TEXT START

Restaurant Revitalization Fund Is Coming – An Update on What We Know

Source: RSM US LLP.  PBMares is a member of RSM US Alliance. 


Throughout the past few weeks, the Small Business Administration (SBA) has conducted several town hall / webinar panels with restaurant industry groups to detail various aspect of the American Rescue Plan’s (ARP) Restaurant Revitalization Fund. While the SBA has not yet posted guidance to its website, these sessions provide valuable insights into the program and how it is to be operated.

In addition, a draft application has been posted to the Office of Management and Budget. We are not linking the draft application here as it is subject to change. For a brief overview of the program, please see our previously issued alert here.

Here are the updates since our last alert.

1. Question: Where can I apply for the RRF?

Answer: The SBA announced that applicants will be able to apply at (link not live yet per SBA).

2. Question: I am not listed as an entity that is eligible to receive a grant in the 21-day initial period. Does that mean I should wait to apply?

Answer: It appears not. The SBA has made comments that it will award grants in the order in which applications are received. Accordingly, applicants should be ready to be applying as soon as the program opens, even if they do not meet eligibility for the 21-day initial period.

3. Question: Has the covered period for the use of the funds been extended?

Answer: It appears so. The covered period runs from Feb. 15, 2020 to Dec. 31, 2021. However, Congress provided the authority for the SBA Administrator to extend to March 11, 2023. It appears the Administrator has preemptively extended the program before release to March 11, 2023.

4. Question: Do I need a DUNS number and/or do I need to register on

Answer: No. The statute authorizing the RRF instructs the SBA Administrator to prioritize the ability of each application to use existing business identifiers. Accordingly, the SBA has indicated it will use the business tax identification number of the applicant (EIN, SSN, or ITIN) for the application.

5. Question: What documentation should I have prepared for my application?

Answer: Applicants will be required to complete IRS Form 4506-T and then need to submit documentation demonstrating gross receipts such as –

a. Business tax returns (IRS Form 1040 Schedule C, Form 1040 Schedule F, Form 1120, Form 1120-S, Form 1065 (including K-1s)

b. Bank statements

c. Externally or internally prepared financial statements such as Income Statements, or Profit and Loss Statements

d. Point of sale report(s), including IRS Form 1099-K

6. Question: Will I need to have my 2020 tax return completed before I apply?

Answer: It does not appear so, but it may be helpful to expedite the application. Per the above, the SBA may have various ways to substantiate the claimed gross receipts.

7. Question: Does my 2020 gross receipts include amounts received from the Paycheck Protection Program, SBA Section 1112 debt relief payments, or any SBA Economic Injury Disaster Loss (EIDL), EIDL advance, targeted EIDL advance, or state and local small business grants?

TEXT END

• ASSIGNMENT: According to the update on the Restaurant Revitalization Fund, what identifier does the SBA say it will use for the application? The listing that follows the text is separate material that bears no relation to it.

DATA EXCERPTS START

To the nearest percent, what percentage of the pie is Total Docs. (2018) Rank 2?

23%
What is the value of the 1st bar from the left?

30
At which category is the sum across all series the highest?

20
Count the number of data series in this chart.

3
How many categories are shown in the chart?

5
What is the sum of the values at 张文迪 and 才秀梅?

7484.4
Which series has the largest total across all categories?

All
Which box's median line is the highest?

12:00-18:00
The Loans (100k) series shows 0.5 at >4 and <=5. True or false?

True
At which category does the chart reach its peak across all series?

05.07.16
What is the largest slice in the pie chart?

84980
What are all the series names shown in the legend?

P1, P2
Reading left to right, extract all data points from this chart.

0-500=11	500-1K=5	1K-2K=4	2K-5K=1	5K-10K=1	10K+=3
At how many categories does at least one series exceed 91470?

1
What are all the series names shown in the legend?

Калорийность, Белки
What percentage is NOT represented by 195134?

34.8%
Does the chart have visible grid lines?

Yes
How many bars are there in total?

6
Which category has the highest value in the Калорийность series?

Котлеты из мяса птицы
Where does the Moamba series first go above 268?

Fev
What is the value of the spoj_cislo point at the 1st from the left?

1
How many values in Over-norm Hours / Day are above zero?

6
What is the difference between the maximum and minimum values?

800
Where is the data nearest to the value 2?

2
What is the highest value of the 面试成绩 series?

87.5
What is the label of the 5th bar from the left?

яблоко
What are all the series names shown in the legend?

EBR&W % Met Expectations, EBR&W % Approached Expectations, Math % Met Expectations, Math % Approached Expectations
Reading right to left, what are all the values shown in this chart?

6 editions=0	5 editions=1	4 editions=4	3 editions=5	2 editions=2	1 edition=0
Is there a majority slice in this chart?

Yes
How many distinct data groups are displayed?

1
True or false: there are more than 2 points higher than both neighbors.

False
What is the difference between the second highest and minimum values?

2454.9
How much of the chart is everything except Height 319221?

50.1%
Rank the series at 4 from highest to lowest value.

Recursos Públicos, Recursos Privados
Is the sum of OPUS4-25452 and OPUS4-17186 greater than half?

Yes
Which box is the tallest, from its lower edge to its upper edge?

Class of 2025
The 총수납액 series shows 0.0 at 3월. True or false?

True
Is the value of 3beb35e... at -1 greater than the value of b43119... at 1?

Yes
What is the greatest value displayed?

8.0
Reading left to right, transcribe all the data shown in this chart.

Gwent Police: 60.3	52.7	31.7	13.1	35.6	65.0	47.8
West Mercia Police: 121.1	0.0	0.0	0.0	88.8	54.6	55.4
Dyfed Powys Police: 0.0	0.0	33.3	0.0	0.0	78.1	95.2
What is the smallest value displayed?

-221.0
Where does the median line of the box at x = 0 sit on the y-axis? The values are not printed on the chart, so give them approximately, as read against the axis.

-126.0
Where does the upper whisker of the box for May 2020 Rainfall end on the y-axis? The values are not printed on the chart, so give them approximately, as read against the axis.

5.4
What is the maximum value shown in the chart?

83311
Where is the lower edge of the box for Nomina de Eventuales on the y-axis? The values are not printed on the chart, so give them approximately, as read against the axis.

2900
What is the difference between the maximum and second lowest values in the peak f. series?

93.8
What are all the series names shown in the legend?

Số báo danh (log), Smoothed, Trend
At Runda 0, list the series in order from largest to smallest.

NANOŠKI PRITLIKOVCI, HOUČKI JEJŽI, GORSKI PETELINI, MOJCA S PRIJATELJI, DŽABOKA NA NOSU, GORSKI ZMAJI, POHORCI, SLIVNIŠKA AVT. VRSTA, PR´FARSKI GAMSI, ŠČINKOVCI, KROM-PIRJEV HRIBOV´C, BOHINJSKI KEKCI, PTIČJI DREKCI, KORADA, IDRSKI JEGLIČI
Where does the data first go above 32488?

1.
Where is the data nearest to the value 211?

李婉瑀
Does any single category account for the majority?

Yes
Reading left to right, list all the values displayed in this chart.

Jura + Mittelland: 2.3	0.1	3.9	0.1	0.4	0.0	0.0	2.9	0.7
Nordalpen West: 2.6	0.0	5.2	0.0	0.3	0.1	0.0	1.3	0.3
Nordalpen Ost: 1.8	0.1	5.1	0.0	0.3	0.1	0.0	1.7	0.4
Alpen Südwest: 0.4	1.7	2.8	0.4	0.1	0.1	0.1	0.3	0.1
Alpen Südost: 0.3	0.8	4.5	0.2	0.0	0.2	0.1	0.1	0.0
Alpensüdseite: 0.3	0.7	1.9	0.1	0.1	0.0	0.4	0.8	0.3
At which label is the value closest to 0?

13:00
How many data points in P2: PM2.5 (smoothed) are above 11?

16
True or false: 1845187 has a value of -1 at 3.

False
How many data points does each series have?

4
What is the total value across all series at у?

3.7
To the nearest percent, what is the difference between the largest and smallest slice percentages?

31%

DATA EXCERPTS END

• REPLY: The SBA will use the applicant's business tax identification number (EIN, SSN, or ITIN).